I recently started using a new CSS framework called Blueprint. I’ve been excited about the results and wanted to share some of them here.
The cool thing about Blueprint is that it truly saves time in development. It cuts the time needed to take a design from sketch to a skinned website. And because it works so well across browsers, it cuts down the time needed for testing and debugging.
It’s also flexible. It makes flowing a design into a site simple, and it cuts the labor needed to change that design once you’ve started. If you decide to add an image to the right side of the screen, for example, Blueprint allows you to just drop it in, rather than having to rework your layout from scratch.
Here are some of my favorite Blueprint features:
- It has a CSS reset feature that eliminates differences across browsers. Those minor differences — like setting a margin at 12 pixels rather than 15 — can turn a website from beautiful to bogus real quick. Blueprint standardizes these values across browsers, creating a uniform appearance for your site and reducing the time needed to cross-check it in Firefox, Explorer, Chrome, Safari … you name it.

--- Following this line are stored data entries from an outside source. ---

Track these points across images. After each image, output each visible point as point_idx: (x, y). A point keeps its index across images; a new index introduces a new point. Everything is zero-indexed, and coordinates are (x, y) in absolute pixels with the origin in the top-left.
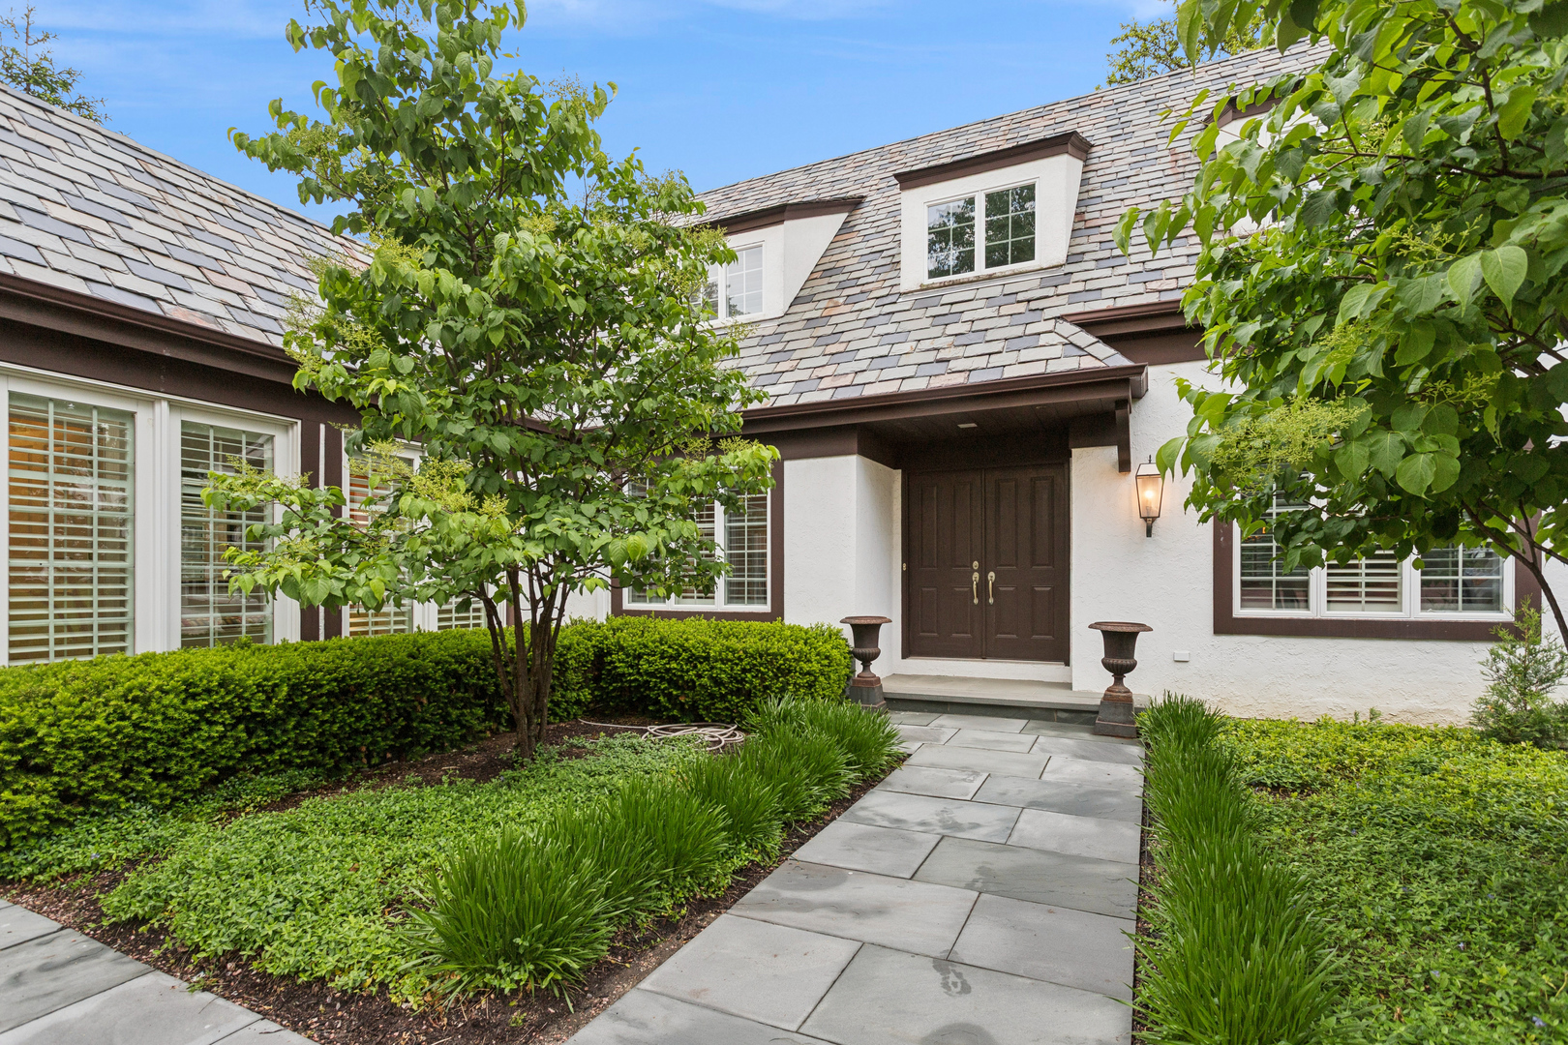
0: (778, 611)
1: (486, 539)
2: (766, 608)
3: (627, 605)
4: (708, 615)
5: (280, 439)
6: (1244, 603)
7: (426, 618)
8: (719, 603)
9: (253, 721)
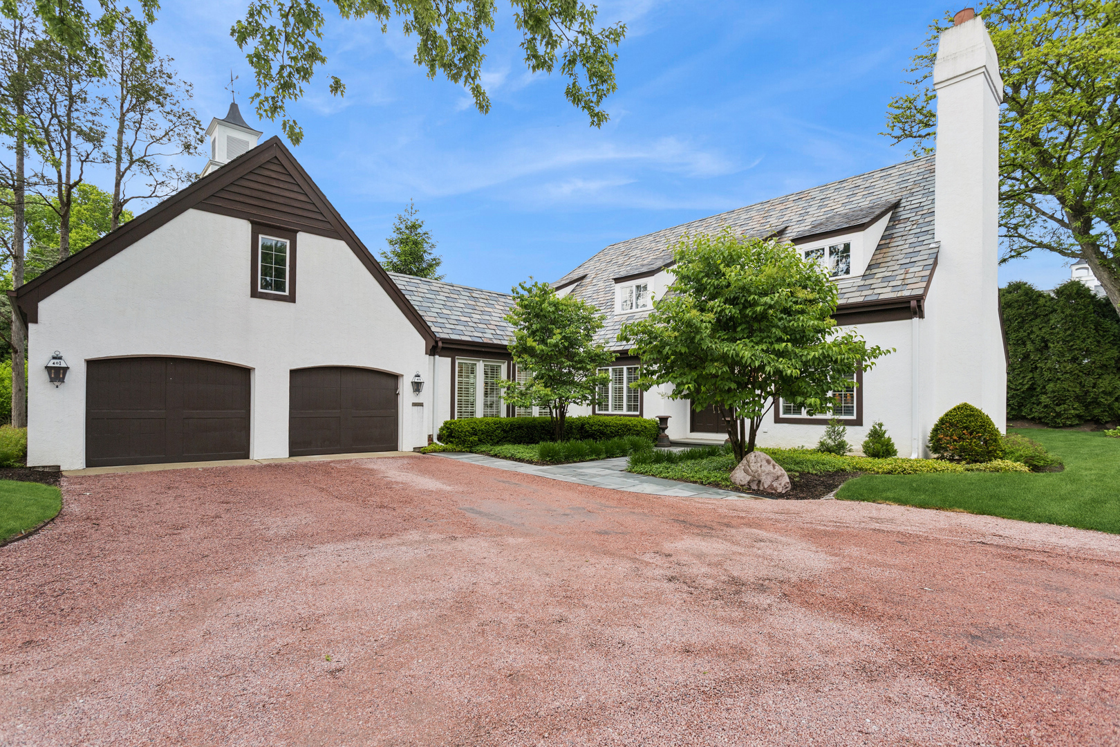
0: (641, 414)
1: (547, 395)
2: (638, 413)
3: (597, 412)
4: (620, 415)
5: (502, 366)
6: (784, 413)
7: (536, 412)
8: (625, 412)
9: (503, 430)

- It has an easy-to-use grid that can accommodate simple and complex layouts. Most designers work in a grid, whether it’s 960 or 1020. With Blueprint, you can “snap” your design into CSS almost as easily as putting together Legos. You can also write custom CSS on top of Blueprint to accommodate out-of-the-box designs.
- Functional form styles. It’s easy to spot a form that hasn’t been styled — it just looks ugly. With this framework, you can write the HTML for your form, and Blueprint will autostyle it. You can customize the styles as needed, but Blueprint it provides a good base to start from.
- Ready-to-go print styles. Blueprint also includes separate stylesheets just for printing. They’re set up to hide unnecessary content like banner ads and to print web content in a one-column, easy-to-read format.
The best thing about Blueprint might be the fact that it’s an open-source, supported framework. That means there’s a community of worldwide developers constantly working on making it semantic-valid and browser-tested. As new standards emerge and bugs are discovered, Blueprint’s network of users updates the software accordingly.